Along with land alienation, and usurious credit practices, the author identifies
three more reasons for this forced migration. First the quality of the
landholding of the tribal is of poor quality that fails to produce surplus for
the farmers. Second, lack of irrigation and erratic nature of rain limits the
agricultural activities to 4-5 months throughout the year leaving agricultural
wage earners jobless for the rest of the year. Thirdly the two districts under
study fair miserably in terms of industrial development. To use the author’s
statistics, 14 per cent of Nawapada and 16 per cent of Kalahandi’s main
workers are engaged in non-agricultural activities and Kalahandi ranked 14 in
terms of capital investment in new industries in the study year whereas Nawapada
ranked 25 among 30 districts of the state. The popular destination of these
migrants workers used to be Raipur in Chattisgarh and Andhra Pradesh and the
popular profession for these migrants are rickshaw pulling in Raipur and working
in the construction industries in Andhra Pradesh. This situation brings to the
forefront the question of why a large section of the population of a particular
area migrates every year. Politics of Hunger is a book in search of the causes.
The
book Politics of Hunger in India has
been divided into two parts. The first part deals with the theoretical questions
related to security and welfare of the citizens of a political community. In
the second part of the book, the author tests the theoretical concepts in the
light of the empirical data collected from two districts of Orissa, i.e.

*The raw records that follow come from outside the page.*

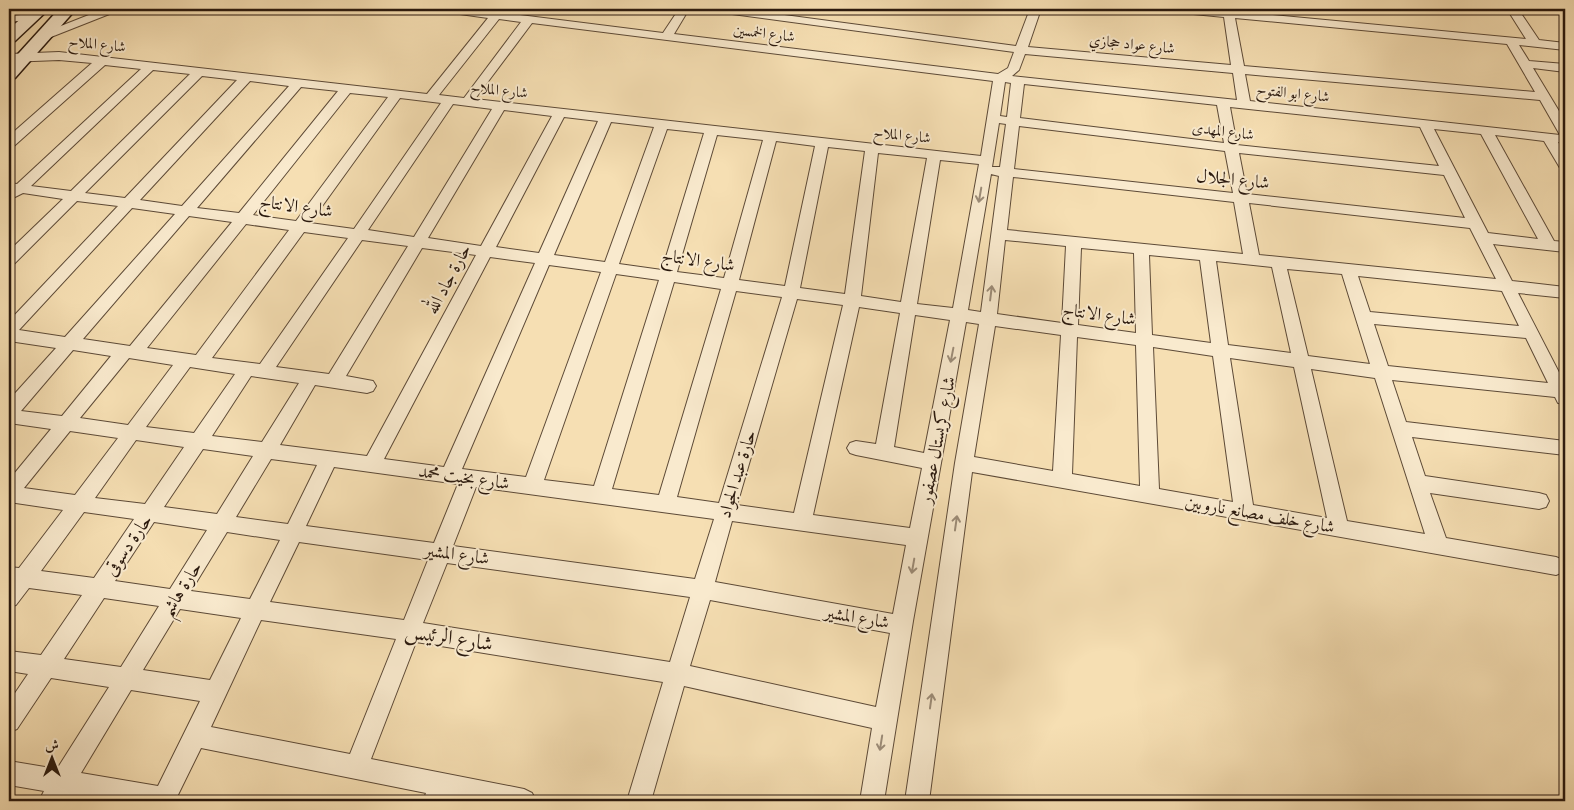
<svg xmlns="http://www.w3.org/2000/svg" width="1574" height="810" viewBox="0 0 1574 810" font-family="Vollkorn,Amiri,serif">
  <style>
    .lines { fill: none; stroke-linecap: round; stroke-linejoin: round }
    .street-casing { stroke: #5d4a37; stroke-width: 2 }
    .secondary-casing { stroke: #2a190e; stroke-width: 3 }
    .street { fill: #f9eace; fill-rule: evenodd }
    .secondary { fill: #f9eace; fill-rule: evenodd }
    .oneway { stroke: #9c8c78 }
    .labels { text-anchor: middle; stroke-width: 4; stroke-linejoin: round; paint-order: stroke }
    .far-street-label { font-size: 15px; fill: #2a190e; stroke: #f9eace }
    .street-label { font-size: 18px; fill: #2a190e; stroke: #f9eace }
    .near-street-label { font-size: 21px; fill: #2a190e; stroke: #f9eace }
  </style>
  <rect width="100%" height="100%" fill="#f6dfb3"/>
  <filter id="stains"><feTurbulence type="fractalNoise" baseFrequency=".004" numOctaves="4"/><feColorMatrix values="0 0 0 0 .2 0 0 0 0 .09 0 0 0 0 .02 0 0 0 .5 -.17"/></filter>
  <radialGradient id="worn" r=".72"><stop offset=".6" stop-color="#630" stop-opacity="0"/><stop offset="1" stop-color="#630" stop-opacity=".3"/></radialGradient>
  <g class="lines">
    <g class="street-casing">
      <g id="street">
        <polygon points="104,9 119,9 117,11 46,39 38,39 36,37 38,35"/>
        <path d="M441,9H471L493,11L495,9H506L504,13L663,33L679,9H689L674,34L998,74L1008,68L1014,52L717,12L711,9H740L1016,46L1030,9H1041L1028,47L1231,65L1224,17L1173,12L1168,9L1229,11L1526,39L1507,9H1518L1539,40L1565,43V50L1519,45L1529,61L1565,64V72L1533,68L1565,121V143L1558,142L1565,154V169L1560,168L1544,141L1495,135L1554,241L1565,242V252L1493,244L1512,281L1565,287V298L1518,293L1565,384V404L1558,403L1555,397L1392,380L1406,422L1565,441V455L1412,437L1425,476L1539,493L1546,495L1549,501L1546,507L1539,509L1430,493L1446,538L1556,557L1563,560L1565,564L1563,572L1556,575L972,472L929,801H905L955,463L979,324L966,322L913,621L884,801H860L872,728L684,686L651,801H627L663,682L416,642L371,759L524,789L532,793L536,801H466L448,798L447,801H423L426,793L201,748L175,801H107L68,795L64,801H39L44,791L9,785V761L57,769L109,687L51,678L17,729L9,732V702L28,674L9,671V651L41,655L82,595L29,588L16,605L9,607V567L19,568L63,510L9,502V480L51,429L9,423V400L56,348L9,341V321L118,206L77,201L14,264L9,265V251L63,199L23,193L15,197L10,196L9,183L17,184L141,69L105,65L14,146L9,147V136L92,63L59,60L9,62V54L59,52L427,94L488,18L446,12ZM1235,18L1507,44L1535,92L1244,66ZM499,19L521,22L464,98L439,95ZM532,23L993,81L981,156L475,99ZM1025,54L1233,73L1237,100L1012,76L1019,70ZM153,70L190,74L71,191L31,186ZM1245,74L1540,100L1560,135L1250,101ZM202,76L237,80L125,198L85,193ZM250,81L289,86L182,206L140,200ZM1005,82L1011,83L1007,117L1000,116ZM1024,84L1217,105L1224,143L1020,118ZM301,87L338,91L239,213L197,208ZM350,93L388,97L296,221L253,215ZM400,98L441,103L354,229L310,223ZM453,104L492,109L414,237L368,230ZM1230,107L1420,127L1439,166L1237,145ZM504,110L552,116L481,246L428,238ZM564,117L598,121L539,253L496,247ZM611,122L654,127L605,262L554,255ZM999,123L1006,124L1000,167H992ZM1019,126L1225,151L1233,193L1014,169ZM667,129L704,133L662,270L619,264ZM1434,129L1481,134L1538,239L1488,233ZM717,135L763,140L724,278L677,272ZM776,141L815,146L785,286L739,280ZM828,147L865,151L845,294L800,288ZM878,153L927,158L901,302L861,296ZM1239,153L1444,175L1465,218L1247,194ZM940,160L979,164L953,308L917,304ZM991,174L999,176L981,312L968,310ZM1013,177L1234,202L1243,254L1007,230ZM1249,203L1470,228L1496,279L1259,255ZM132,208L175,214L65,337L19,330ZM189,216L232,222L130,346L83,339ZM246,224L289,230L196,355L147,348ZM304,232L348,238L260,364L212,358ZM362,240L408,246L329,374L276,367ZM1005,240L1066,246L1062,323L997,314ZM422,248L476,255L367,456L280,445L315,385L367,393L373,391L376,386L373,381L346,376ZM1081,248L1134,253L1136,333L1078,325ZM1149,255L1200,260L1211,343L1152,335ZM490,257L535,263L444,467L384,459ZM1216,261L1272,267L1291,353L1228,345ZM549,265L601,272L526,477L462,469ZM1287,269L1342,274L1370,364L1308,356ZM616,274L659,280L594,486L544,480ZM1358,276L1502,291L1519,326L1370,312ZM674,282L721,289L659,495L612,489ZM736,291L782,297L719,503L677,497ZM797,299L843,305L794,513L737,505ZM859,307L900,313L876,444L856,441L850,443L847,448L850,453L856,455L922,468L910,528L813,515ZM915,315L950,320L924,453L894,447ZM1374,324L1526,338L1548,383L1388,366ZM995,326L1061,335L1053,471L974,457ZM1077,337L1136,345L1140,486L1072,474ZM1153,347L1213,356L1233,502L1159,489ZM73,350L111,356L62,416L21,411ZM129,358L173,365L128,425L80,418ZM1230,358L1294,367L1327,518L1253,505ZM190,367L235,374L194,433L146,427ZM1311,369L1375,378L1425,534L1347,521ZM251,376L299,383L262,442L212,436ZM70,431L118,438L75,495L24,488ZM136,440L184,447L145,504L95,498ZM203,449L253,456L217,514L164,507ZM271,459L317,465L288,524L236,517ZM334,467L458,484L434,543L306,526ZM476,487L714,519L695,579L453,546ZM84,512L134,519L94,578L41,571ZM732,521L906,545L893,614L715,582ZM154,522L207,530L170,589L115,581ZM227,532L280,540L250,599L191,591ZM299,542L428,560L404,620L270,602ZM447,563L690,597L670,662L423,623ZM104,598L159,606L121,667L64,659ZM710,600L890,633L876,707L690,666ZM180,609L241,618L210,680L143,670ZM261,620L396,639L350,754L211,727ZM131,690L200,701L158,786L81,773Z"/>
        <polygon points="32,14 38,17 36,19 9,22 9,16"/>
      </g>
    </g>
    <g class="secondary-casing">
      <g id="secondary">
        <polygon points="32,9 49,9 15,41 9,42 9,29"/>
        <polygon points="59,9 76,9 15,78 9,79 9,64"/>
      </g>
    </g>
    <use href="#street" class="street"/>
    <use href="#secondary" class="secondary"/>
  </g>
  <defs><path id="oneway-shaft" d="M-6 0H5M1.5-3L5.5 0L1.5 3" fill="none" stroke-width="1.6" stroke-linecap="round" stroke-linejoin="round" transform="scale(1.25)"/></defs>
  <g class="oneway">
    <use href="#oneway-shaft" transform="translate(980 195) rotate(100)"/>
    <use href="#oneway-shaft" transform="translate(991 293) rotate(-83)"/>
    <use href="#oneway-shaft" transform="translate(952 355) rotate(101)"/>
    <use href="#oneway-shaft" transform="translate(956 523) rotate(-82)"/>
    <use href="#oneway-shaft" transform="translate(913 566) rotate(100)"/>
    <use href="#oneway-shaft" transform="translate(931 701) rotate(-82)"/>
    <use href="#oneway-shaft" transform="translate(881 743) rotate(99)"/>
  </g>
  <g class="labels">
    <g class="far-street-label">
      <text transform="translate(764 33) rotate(7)" y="5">شارع الخمسين</text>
      <text transform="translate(97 44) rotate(6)" y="5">شارع الملاح</text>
      <text transform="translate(1132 44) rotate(6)" y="5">شارع عواد حجازي</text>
      <text transform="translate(499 90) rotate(6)" y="5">شارع الملاح</text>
      <text transform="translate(1293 93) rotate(6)" y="5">شارع ابو الفتوح</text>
      <text transform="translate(1223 131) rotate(7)" y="5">شارع المهدى</text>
      <text transform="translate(902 135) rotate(6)" y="5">شارع الملاح</text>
    </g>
    <g class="street-label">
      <text transform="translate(1233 179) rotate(6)" y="6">شارع الجلال</text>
      <text transform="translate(296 206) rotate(8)" y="6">شارع الانتاج</text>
      <text transform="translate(698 260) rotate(8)" y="6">شارع الانتاج</text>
      <text transform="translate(448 279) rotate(-62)" y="6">حارة جاد الله</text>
      <text transform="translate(1099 314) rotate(8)" y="6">شارع الانتاج</text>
      <text transform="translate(937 440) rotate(-79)" y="6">شارع كريستال عصفور</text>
      <text transform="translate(737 474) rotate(-73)" y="6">حارة عبد الجواد</text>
      <text transform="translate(464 477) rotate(8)" y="6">شارع بخيت محمد</text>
      <text transform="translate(1260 514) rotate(10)" y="6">شارع خلف مصانع ناروبين</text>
      <text transform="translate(128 545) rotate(-56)" y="6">حارة دسوقى</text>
      <text transform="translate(457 554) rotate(8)" y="6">شارع المشير</text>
      <text transform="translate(181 589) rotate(-58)" y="6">حارة هاشم</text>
      <text transform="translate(857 617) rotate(10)" y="6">شارع المشير</text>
    </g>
    <g class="near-street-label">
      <text transform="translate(449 637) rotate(9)" y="7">شارع الرئيس</text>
    </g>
  </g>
  <rect width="1574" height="810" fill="none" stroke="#f6dfb3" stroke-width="30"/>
  <rect x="10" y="10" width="1554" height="790" fill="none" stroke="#2a190e" stroke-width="2.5"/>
  <rect x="15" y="15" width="1544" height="780" fill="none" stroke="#2a190e"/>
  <g transform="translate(52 758)" stroke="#f9eace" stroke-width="4" paint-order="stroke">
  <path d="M0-4L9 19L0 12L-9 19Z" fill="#2a190e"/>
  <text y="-8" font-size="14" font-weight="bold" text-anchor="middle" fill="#2a190e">ش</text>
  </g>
  <rect width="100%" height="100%" filter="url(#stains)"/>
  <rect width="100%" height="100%" fill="url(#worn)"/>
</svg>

Kalahandi and Nawapara. Delving
into the economic history of this region, Bob Currie has identified a process
that began during the colonial period and is still continuing causing increased
indebtedness among the tribals. He reveals that the region was not economically
vulnerable traditionally but it was made so by the political process both during
the colonial period as well as the post-colonial period. He discusses at length
how the rulers of this region, in order to extract more revenue, invited
outsiders to the area giving in their hands the control of land as well as
administration. The author argues that the exposure of the tribals to the
money-based economy made them victims of market fluctuations leading to their
increased indebtedness. He further reveals that recurrent drought caused food
shortage in the region. The author argues that the reason for the pauperisation
of the tribals of the region, despite it being the rice surplus region of the
state, is polarisation of productive resources. Alienation of land and other
productive assets from the tribals through unscrupulous means of credit,
mortgage, and encroachment resulted in irreversible impoverishment of the
tribals making them vulnerable to bonded labour and distress migration.
The
author concludes the study with some pertinent observations which advocate
greater political participation for development. He argues that greater
political participation does not guarantee poverty reduction or development and
to achieve these objectives, the form of political participation is important
and the author opens this as a further area of policy research on poverty and
hunger alleviation. The author favours that a political culture in which the
political authorities take upon themselves the responsibility to reduce hunger
and wherein exist political associates who bear antecedent responsibility of
assisting those in difficulty through direct means of political obligation and
indirectly by supporting the relief and welfare measures of the civil
authorities which unfortunately does not exist in western Orissa. He concludes
that the constitutional freedom and equality is ineffective unless the citizens
are equipped with necessary resources such as food, shelter, clothing, access to
information and physical security to make effective use of the constitutional
freedom and equality.
Being
based on the author’s primary research in two most underprivileged districts
of the country, the book presents firsthand information and explanation about
the causes of poverty, starvation and migration and explains their persistence
in a democratic country for fifty years after independence.